• **Text provided**
4)  History -- profit motive?  brought founding fathers to these shores on --- Mayflower --- one of them led to say: “Blandishments will not fascinate us, nor will threats of halters intimidate us, for under God we are determined that wheresoever, whensoever, howsoever we are called on to make our exit we will die free men.”

5)  Even in business (whence came this remark about the profit motive) -- probably a very large number, influenced quite as much by the desire for recognition as men of integrity and ability -- by the “kick” they get out of being identified with great enterprise.  [Atherton Richards re “fight” in pineapple business].

 

C.  [Further Motives]

 

            “Say what you will, it is not the profit motive that only, or even chiefly, makes the wheels of the world go round.”

 

1)  The desire to create.  Child’s house of blocks.  Same true of adults; Dean Inge: “The happy people are those who are producing something.  The bored people are those who are consuming much and producing nothing.”

 

A man’s life consists not so much in “the abundance of his possessions” as in the abundance of his creations.

 

And more --- Christianity gives men power to rise above self in devotion to others.  (The 4 immortal chaplains)

 

Jacob Riis badgered greedy landlords, Tammany Hall, inert public into doing something about New York City’s Mulberry Bund.

 

When - cub reporter - the Bund smelled to heaven with squalor & developed reputation as New York’s worst slum.  He lived to see it transformed into a sunny park with children dancing in the sunlight.

 

Riis had recorded 17 murders in one block by the time the last house in the Bund was torn down - maybe more.  In the 4 years following, he reported only one act of violence in that neighborhood - a suicide by one who came there from somewhere else to kill himself.

• **Data records**
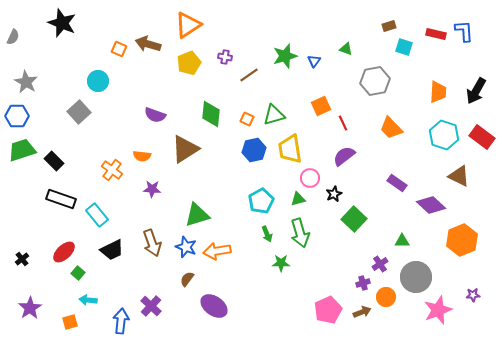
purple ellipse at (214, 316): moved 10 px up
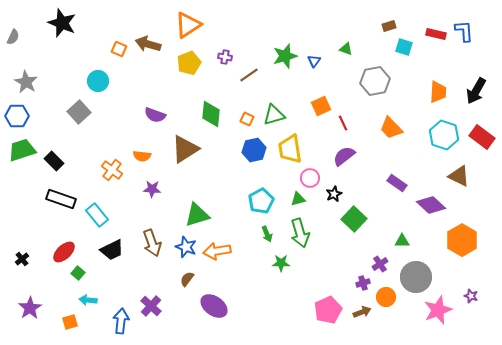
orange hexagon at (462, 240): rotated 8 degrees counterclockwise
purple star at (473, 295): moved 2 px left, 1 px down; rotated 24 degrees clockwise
==
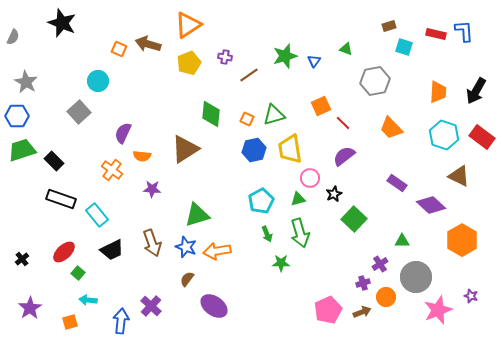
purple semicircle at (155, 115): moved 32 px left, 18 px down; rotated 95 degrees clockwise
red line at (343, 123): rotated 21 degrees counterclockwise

• **Exercise task A**
Using the notes on motives, decide whether each statement below agrees with the text, answering yes or no and quoting the deciding words: (i) Dean Inge links happiness to producing something; (ii) in the four years after the Bund came down, Riis reported three acts of violence in that neighborhood; (iii) the Bund was turned into a sunny park.
• **Exercise task B**
In the notes on motives, swap "cub reporter" for "young journalist" and write out the passage again, beginning at the words that have "When - cub reporter" and stopping after "in the sunlight.".

• **Full answer A**
(i) Yes: "The happy people are those who are producing something."
(ii) No: "In the 4 years following, he reported only one act of violence in that neighborhood"
(iii) Yes: "He lived to see it transformed into a sunny park with children dancing in the sunlight."

• **Full answer B**
When - young journalist - the Bund smelled to heaven with squalor & developed reputation as New York’s worst slum.  He lived to see it transformed into a sunny park with children dancing in the sunlight.